2)
Here's a pic of the way I set this up :
The radius of the larger hexagon can be found as follows :
Area = 1 ....so....
3 r^2 sin (60) = 1
3r^2 * √3/2 = 1
r^2 = 2 / √27
r = √ [ 2 / √27 ]
The y coordinate of B is r * sin (60°) = √ [ 2 / √27 ] * [ √3 / 2 ]
And the y coordinate of F is r * sin (-60°) - √ [ 2 / √27 ] * [ √3 / 2 ]
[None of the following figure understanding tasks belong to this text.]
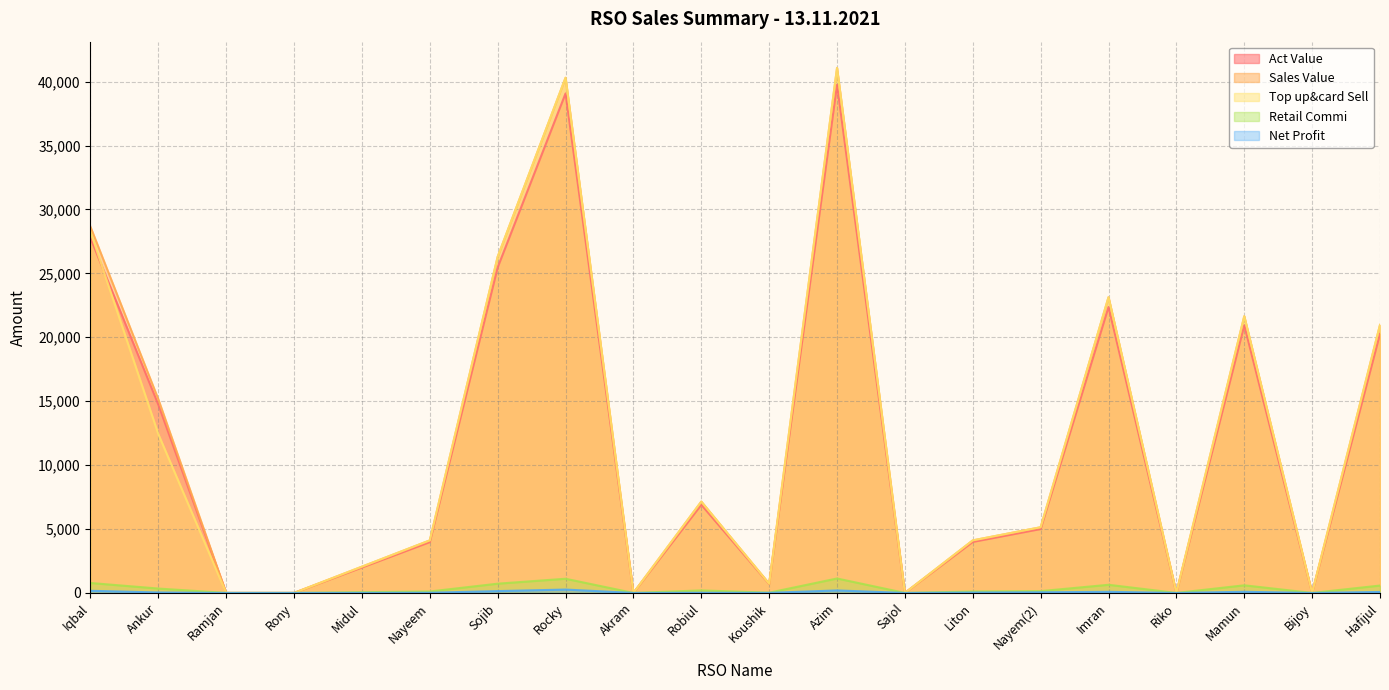

Reading left to right, what are all the values shown in this chart?

Top up&card Sell: Iqbal=777.2	Ankur=341.7	Ramjan=0.0	Rony=0.0	Midul=56.5	Nayeem=113.1	Sojib=723.2	Rocky=1108.5	Akram=0.0	Robiul=196.5	Koushik=19.8	Azim=1129.6	Sajol=0.0	Liton=113.1	Nayem(2)=141.3	Imran=636.4	Riko=0.0	Mamun=595.3	Bijoy=0.0	Hafijul=576.7
Act Value: Iqbal=27764.8	Ankur=14730.3	Ramjan=0.0	Rony=0.0	Midul=1986.5	Nayeem=3974.9	Sojib=25469.8	Rocky=39079.5	Akram=0.0	Robiul=6895.5	Koushik=700.2	Azim=39750.4	Sajol=0.0	Liton=3989.9	Nayem(2)=4998.6	Imran=22370.6	Riko=0.0	Mamun=20935.7	Bijoy=0.0	Hafijul=20270.3
Net Profit: Iqbal=166.5	Ankur=36.0	Ramjan=0.0	Rony=0.0	Midul=6.5	Nayeem=15.1	Sojib=142.8	Rocky=262.9	Akram=0.0	Robiul=13.9	Koushik=6.8	Azim=194.2	Sajol=0.0	Liton=30.1	Nayem(2)=48.8	Imran=85.8	Riko=0.0	Mamun=88.7	Bijoy=0.0	Hafijul=76.2
Sales Value: Iqbal=28644.0	Ankur=15154.0	Ramjan=0.0	Rony=0.0	Midul=2056.0	Nayeem=4112.0	Sojib=26300.0	Rocky=40308.0	Akram=0.0	Robiul=7146.0	Koushik=720.0	Azim=41076.0	Sajol=0.0	Liton=4112.0	Nayem(2)=5140.0	Imran=23141.0	Riko=0.0	Mamun=21648.0	Bijoy=0.0	Hafijul=20970.0
Retail Commi: Iqbal=28262.0	Ankur=12424.0	Ramjan=0.0	Rony=0.0	Midul=2056.0	Nayeem=4112.0	Sojib=26300.0	Rocky=40308.0	Akram=0.0	Robiul=7146.0	Koushik=720.0	Azim=41076.0	Sajol=0.0	Liton=4112.0	Nayem(2)=5140.0	Imran=23141.0	Riko=0.0	Mamun=21648.0	Bijoy=0.0	Hafijul=20970.0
And the distance between them, BF, is just 2 * √ [ 2 / √27 ] * [ √3 / 2 ] =
√ [ 2 / √27 ] * √3 =
√ [ 6 / √27]
Note that because they span equal arcs, chords AC and BF are equal
And by SSS, triangle CBA is congruent to triangle BAF and both are isosceles
And angle ACB = angle BAC = angle BAF = angle FBA
So angle FBA = angle BAC....so BH = HA
And angle CBA = angle BAE = 90°
So...subtracting equal angles , then angle HBI = angle HAM
And angle BHI = angle AHM
So...by SAS, triangle BHI is congruent to triangle AHM
But since HI is a transversal that cuts parallels DB and AE....then angle HAM = angle HIB
But angle HAM = angle HBI......so angle HBI = angle HIB
And angle HIB = angle HMA.....so angle HAM = angle HMA
So HM = AH and HI = HB
So.....HM = HI = AH = HB
So .....since triangles BHI and AHM are congruent.....then HM = HB
And by similar logic, we can prove that HM = MF
So..... HB = HM = HF
So....side HM of hexagon HIJKLM is 1/3 of BF
So....the area of the hexagon is
3 * [ 6 / √27] / 9 * √3 / 2 =
√3 / √27 =
√3 / [ 3 √3] =
1/3 units^2